A researcher proposes a model of an enzyme-catalyzed reaction in which a reactant is converted to a product. The model is based
on the idea that the reactant passes through a transition state within the enzyme-substrate complex before the reactant is converted to the product.Which of the following statements best helps explain how the enzyme speeds up the reaction? A. The enzyme’s active site binds to and stabilizes the reactant, which decreases the free-energy change of the reaction.
B. The enzyme’s active site binds to and stabilizes the transition state, which decreases the activation energy of the reaction.
C. The enzyme’s active site binds to and stabilizes the product, which increases the amount of energy released by the reaction.

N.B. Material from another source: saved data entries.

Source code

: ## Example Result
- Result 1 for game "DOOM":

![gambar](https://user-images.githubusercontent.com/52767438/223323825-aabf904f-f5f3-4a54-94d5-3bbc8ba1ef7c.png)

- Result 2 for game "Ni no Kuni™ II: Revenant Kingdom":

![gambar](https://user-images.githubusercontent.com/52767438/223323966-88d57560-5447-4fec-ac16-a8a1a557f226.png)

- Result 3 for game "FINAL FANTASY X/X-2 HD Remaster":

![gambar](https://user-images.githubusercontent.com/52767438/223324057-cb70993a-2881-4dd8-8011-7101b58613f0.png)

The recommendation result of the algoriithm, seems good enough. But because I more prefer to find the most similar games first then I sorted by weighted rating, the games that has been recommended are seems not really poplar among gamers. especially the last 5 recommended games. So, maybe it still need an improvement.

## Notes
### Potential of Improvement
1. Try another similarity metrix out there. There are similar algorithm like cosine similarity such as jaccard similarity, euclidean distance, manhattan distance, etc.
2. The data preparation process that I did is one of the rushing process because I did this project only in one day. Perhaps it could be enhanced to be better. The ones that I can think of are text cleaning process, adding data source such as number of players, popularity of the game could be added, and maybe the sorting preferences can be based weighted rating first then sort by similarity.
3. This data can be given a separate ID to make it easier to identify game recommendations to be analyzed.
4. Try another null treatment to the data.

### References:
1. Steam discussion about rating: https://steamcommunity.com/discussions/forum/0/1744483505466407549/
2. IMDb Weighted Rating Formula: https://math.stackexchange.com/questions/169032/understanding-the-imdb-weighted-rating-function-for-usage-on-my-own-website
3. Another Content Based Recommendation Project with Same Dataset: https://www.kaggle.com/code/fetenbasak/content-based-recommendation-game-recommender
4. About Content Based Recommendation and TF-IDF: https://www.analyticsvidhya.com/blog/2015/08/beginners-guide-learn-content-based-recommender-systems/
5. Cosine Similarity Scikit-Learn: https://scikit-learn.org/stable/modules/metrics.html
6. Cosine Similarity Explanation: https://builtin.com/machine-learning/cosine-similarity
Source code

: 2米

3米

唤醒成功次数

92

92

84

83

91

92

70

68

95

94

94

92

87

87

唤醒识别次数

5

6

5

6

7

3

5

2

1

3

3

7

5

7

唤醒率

D. The enzyme’s active site binds to and stabilizes both the reactant and the product at the same time, which increases the reaction’s equilibrium constant.
Answer: The answer is B: The enzyme's active site binds to and stabilizes the transition state, which decreases the activation energy of the reaction.
Explanation: An enzyme is a biological molecule which speeds up the rate of chemical reactions in the body (reactions within cells). They are proteins.
The transition state is the transition from substrate to product. The molecule is no longer a substrate but also not yet a product.
The enzyme is able to speed up the reaction by stabilizing the transition state. The transition state's energy is also the activation energy in terms of reaction. The activation energy is the minimum energy that is required to break some bonds of the reactants in order to turn them to products.